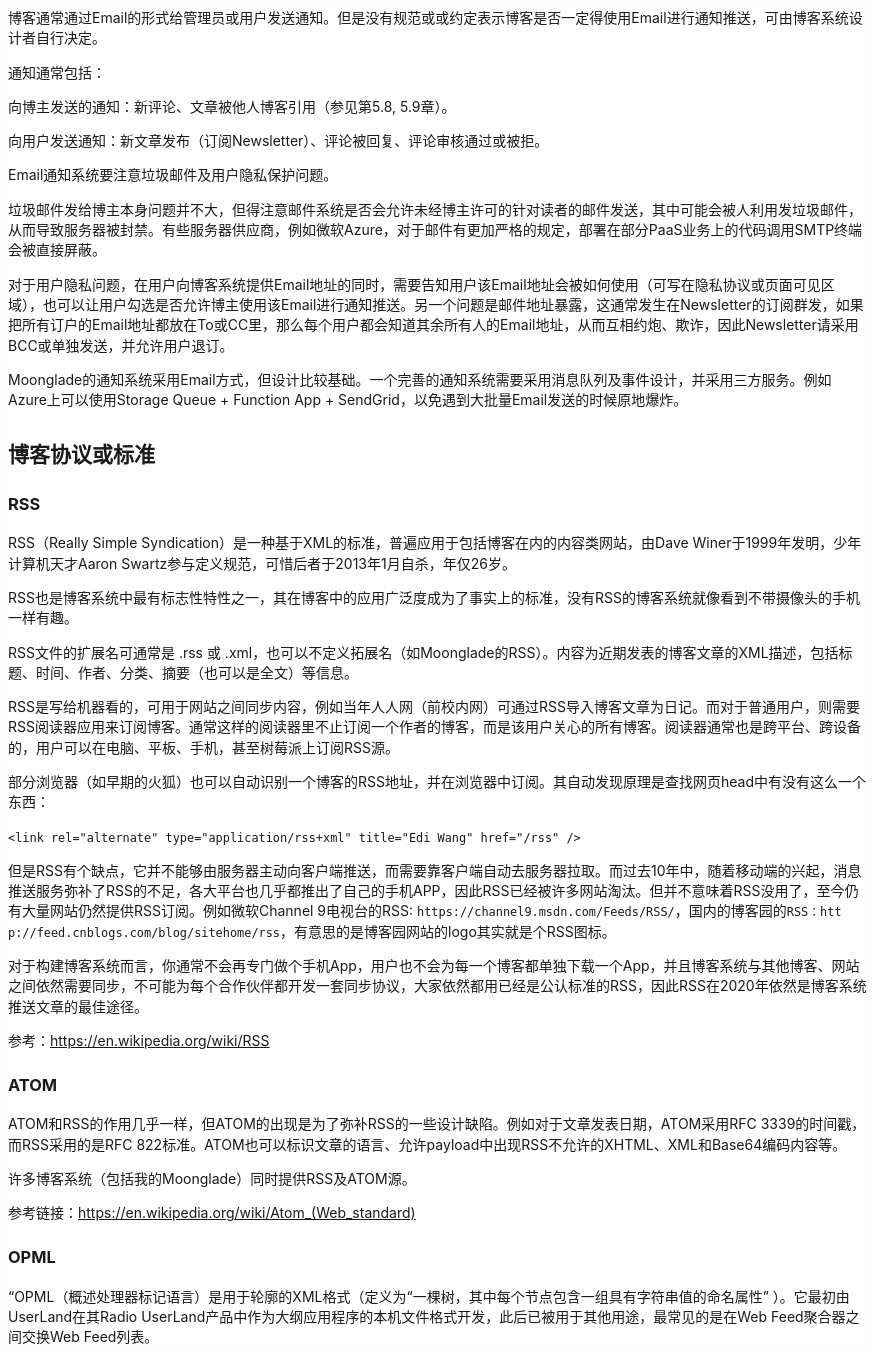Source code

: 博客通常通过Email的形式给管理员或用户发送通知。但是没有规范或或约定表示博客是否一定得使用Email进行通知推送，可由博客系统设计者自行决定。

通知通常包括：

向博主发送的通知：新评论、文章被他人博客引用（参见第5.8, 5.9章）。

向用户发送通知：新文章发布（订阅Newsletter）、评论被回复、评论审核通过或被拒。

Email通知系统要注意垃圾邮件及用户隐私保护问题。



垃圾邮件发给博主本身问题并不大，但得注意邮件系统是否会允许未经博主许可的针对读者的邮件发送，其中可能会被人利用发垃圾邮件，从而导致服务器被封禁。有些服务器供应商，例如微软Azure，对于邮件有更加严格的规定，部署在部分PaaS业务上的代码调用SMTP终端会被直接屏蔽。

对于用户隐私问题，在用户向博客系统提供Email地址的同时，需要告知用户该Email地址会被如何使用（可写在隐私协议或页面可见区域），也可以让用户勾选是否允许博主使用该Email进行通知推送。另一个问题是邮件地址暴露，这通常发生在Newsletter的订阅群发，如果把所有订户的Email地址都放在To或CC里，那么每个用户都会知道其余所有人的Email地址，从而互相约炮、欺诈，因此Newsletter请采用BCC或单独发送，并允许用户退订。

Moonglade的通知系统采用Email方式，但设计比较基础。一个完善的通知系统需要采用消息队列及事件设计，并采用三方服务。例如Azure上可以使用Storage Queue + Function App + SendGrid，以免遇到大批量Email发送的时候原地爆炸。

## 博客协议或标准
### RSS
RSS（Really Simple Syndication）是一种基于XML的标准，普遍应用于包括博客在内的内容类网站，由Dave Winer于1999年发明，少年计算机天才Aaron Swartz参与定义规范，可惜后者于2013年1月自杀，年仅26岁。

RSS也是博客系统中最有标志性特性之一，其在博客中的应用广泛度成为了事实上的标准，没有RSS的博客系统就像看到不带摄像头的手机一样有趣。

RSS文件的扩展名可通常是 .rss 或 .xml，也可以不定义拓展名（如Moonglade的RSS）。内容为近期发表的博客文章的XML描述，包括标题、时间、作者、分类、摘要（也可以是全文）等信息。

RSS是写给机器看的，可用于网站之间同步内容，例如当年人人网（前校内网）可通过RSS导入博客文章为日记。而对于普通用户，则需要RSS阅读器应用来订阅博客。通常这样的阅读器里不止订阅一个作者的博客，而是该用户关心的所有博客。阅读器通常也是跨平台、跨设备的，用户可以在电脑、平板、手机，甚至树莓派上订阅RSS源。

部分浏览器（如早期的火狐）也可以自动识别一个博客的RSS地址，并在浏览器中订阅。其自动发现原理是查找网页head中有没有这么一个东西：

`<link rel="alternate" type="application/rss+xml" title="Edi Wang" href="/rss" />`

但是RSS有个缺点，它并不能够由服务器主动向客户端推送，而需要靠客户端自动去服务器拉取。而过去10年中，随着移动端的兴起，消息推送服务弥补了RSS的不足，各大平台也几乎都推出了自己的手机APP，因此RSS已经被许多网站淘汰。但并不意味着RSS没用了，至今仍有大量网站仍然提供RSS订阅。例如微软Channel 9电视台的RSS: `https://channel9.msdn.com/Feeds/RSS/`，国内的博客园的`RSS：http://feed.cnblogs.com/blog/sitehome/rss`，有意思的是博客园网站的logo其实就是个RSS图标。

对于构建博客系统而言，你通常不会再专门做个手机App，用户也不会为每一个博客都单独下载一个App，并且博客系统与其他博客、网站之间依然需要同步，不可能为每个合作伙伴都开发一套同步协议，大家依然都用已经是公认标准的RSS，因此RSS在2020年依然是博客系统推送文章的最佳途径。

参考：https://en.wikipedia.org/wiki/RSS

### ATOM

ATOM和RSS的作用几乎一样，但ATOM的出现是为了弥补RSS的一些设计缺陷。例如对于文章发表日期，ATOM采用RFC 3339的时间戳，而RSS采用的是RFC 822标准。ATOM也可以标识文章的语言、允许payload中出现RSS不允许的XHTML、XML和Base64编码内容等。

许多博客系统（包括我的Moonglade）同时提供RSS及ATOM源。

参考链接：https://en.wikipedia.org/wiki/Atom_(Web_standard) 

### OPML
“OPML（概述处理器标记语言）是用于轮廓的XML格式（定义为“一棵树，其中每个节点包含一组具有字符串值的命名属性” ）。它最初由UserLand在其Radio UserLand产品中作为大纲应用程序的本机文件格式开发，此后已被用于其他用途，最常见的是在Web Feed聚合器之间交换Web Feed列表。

.....

**The task**
The expected answer is a copy of every line in the entries that holds the word "wikipedia".

**Written solution**
参考：https://en.wikipedia.org/wiki/RSS
参考链接：https://en.wikipedia.org/wiki/Atom_(Web_standard) 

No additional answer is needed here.